◆ **WHAT TO WORK ON**: Please copy each line from the entries that contains the string "evasion".

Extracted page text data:
##########
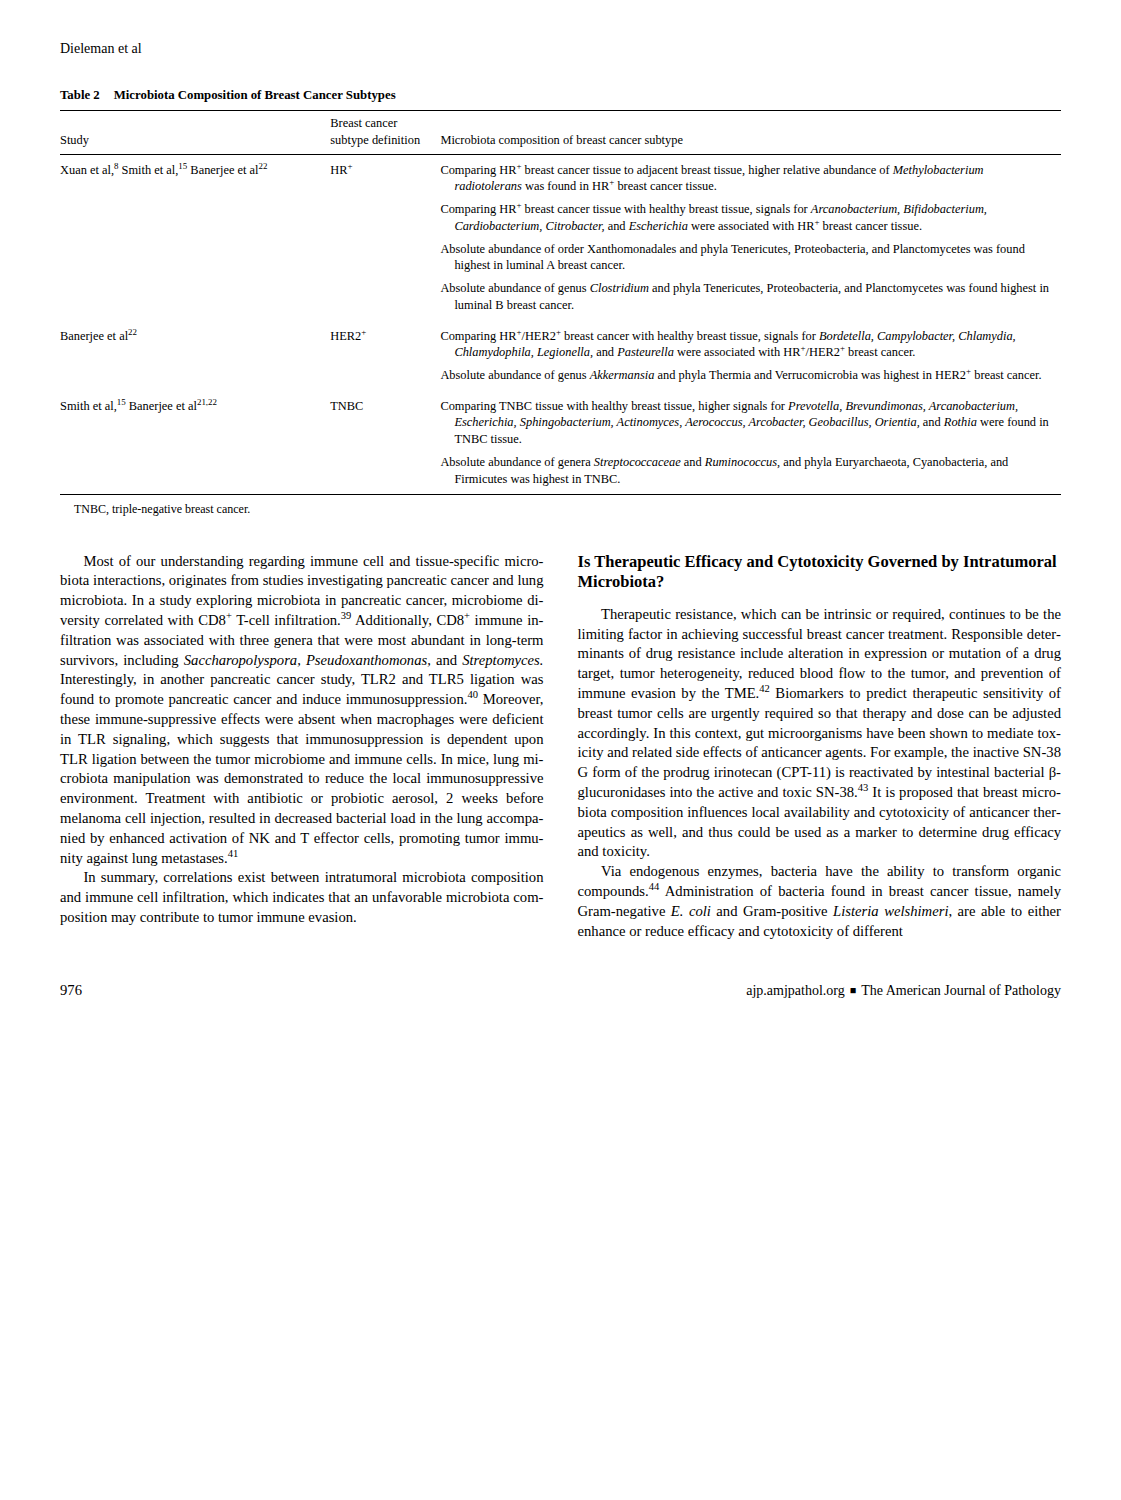Dieleman et al
Table 2 Microbiota Composition of Breast Cancer Subtypes
| Study | Breast cancer subtype definition | Microbiota composition of breast cancer subtype |
| --- | --- | --- |
| Xuan et al, 8 Smith et al, 15 Banerjee et al 22 | HR + | Comparing HR + breast cancer tissue to adjacent breast tissue, higher relative abundance of Methylobacterium radiotolerans was found in HR + breast cancer tissue. Comparing HR + breast cancer tissue with healthy breast tissue, signals for Arcanobacterium, Bifidobacterium, Cardiobacterium, Citrobacter, and Escherichia were associated with HR + breast cancer tissue. Absolute abundance of order Xanthomonadales and phyla Tenericutes, Proteobacteria, and Planctomycetes was found highest in luminal A breast cancer. Absolute abundance of genus Clostridium and phyla Tenericutes, Proteobacteria, and Planctomycetes was found highest in luminal B breast cancer. |
| Banerjee et al 22 | HER2 + | Comparing HR + /HER2 + breast cancer with healthy breast tissue, signals for Bordetella, Campylobacter, Chlamydia, Chlamydophila, Legionella, and Pasteurella were associated with HR + /HER2 + breast cancer. Absolute abundance of genus Akkermansia and phyla Thermia and Verrucomicrobia was highest in HER2 + breast cancer. |
| Smith et al, 15 Banerjee et al 21,22 | TNBC | Comparing TNBC tissue with healthy breast tissue, higher signals for Prevotella, Brevundimonas, Arcanobacterium, Escherichia, Sphingobacterium, Actinomyces, Aerococcus, Arcobacter, Geobacillus, Orientia, and Rothia were found in TNBC tissue. Absolute abundance of genera Streptococcaceae and Ruminococcus , and phyla Euryarchaeota, Cyanobacteria, and Firmicutes was highest in TNBC. |
TNBC, triple-negative breast cancer.
Most of our understanding regarding immune cell and tissue-specific microbiota interactions, originates from studies investigating pancreatic cancer and lung microbiota. In a study exploring microbiota in pancreatic cancer, microbiome diversity correlated with CD8+ T-cell infiltration.39 Additionally, CD8+ immune infiltration was associated with three genera that were most abundant in long-term survivors, including Saccharopolyspora, Pseudoxanthomonas, and Streptomyces. Interestingly, in another pancreatic cancer study, TLR2 and TLR5 ligation was found to promote pancreatic cancer and induce immunosuppression.40 Moreover, these immune-suppressive effects were absent when macrophages were deficient in TLR signaling, which suggests that immunosuppression is dependent upon TLR ligation between the tumor microbiome and immune cells. In mice, lung microbiota manipulation was demonstrated to reduce the local immunosuppressive environment. Treatment with antibiotic or probiotic aerosol, 2 weeks before melanoma cell injection, resulted in decreased bacterial load in the lung accompanied by enhanced activation of NK and T effector cells, promoting tumor immunity against lung metastases.41
In summary, correlations exist between intratumoral microbiota composition and immune cell infiltration, which indicates that an unfavorable microbiota composition may contribute to tumor immune evasion.
Is Therapeutic Efficacy and Cytotoxicity Governed by Intratumoral Microbiota?
Therapeutic resistance, which can be intrinsic or required, continues to be the limiting factor in achieving successful breast cancer treatment. Responsible determinants of drug resistance include alteration in expression or mutation of a drug target, tumor heterogeneity, reduced blood flow to the tumor, and prevention of immune evasion by the TME.42 Biomarkers to predict therapeutic sensitivity of breast tumor cells are urgently required so that therapy and dose can be adjusted accordingly. In this context, gut microorganisms have been shown to mediate toxicity and related side effects of anticancer agents. For example, the inactive SN-38 G form of the prodrug irinotecan (CPT-11) is reactivated by intestinal bacterial β-glucuronidases into the active and toxic SN-38.43 It is proposed that breast microbiota composition influences local availability and cytotoxicity of anticancer therapeutics as well, and thus could be used as a marker to determine drug efficacy and toxicity.
Via endogenous enzymes, bacteria have the ability to transform organic compounds.44 Administration of bacteria found in breast cancer tissue, namely Gram-negative E. coli and Gram-positive Listeria welshimeri, are able to either enhance or reduce efficacy and cytotoxicity of different
976
ajp.amjpathol.org■The American Journal of Pathology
##########
◆ **SOLVED EXERCISE**:
In summary, correlations exist between intratumoral microbiota composition and immune cell infiltration, which indicates that an unfavorable microbiota composition may contribute to tumor immune evasion.
Therapeutic resistance, which can be intrinsic or required, continues to be the limiting factor in achieving successful breast cancer treatment. Responsible determinants of drug resistance include alteration in expression or mutation of a drug target, tumor heterogeneity, reduced blood flow to the tumor, and prevention of immune evasion by the TME.42 Biomarkers to predict therapeutic sensitivity of breast tumor cells are urgently required so that therapy and dose can be adjusted accordingly. In this context, gut microorganisms have been shown to mediate toxicity and related side effects of anticancer agents. For example, the inactive SN-38 G form of the prodrug irinotecan (CPT-11) is reactivated by intestinal bacterial β-glucuronidases into the active and toxic SN-38.43 It is proposed that breast microbiota composition influences local availability and cytotoxicity of anticancer therapeutics as well, and thus could be used as a marker to determine drug efficacy and toxicity.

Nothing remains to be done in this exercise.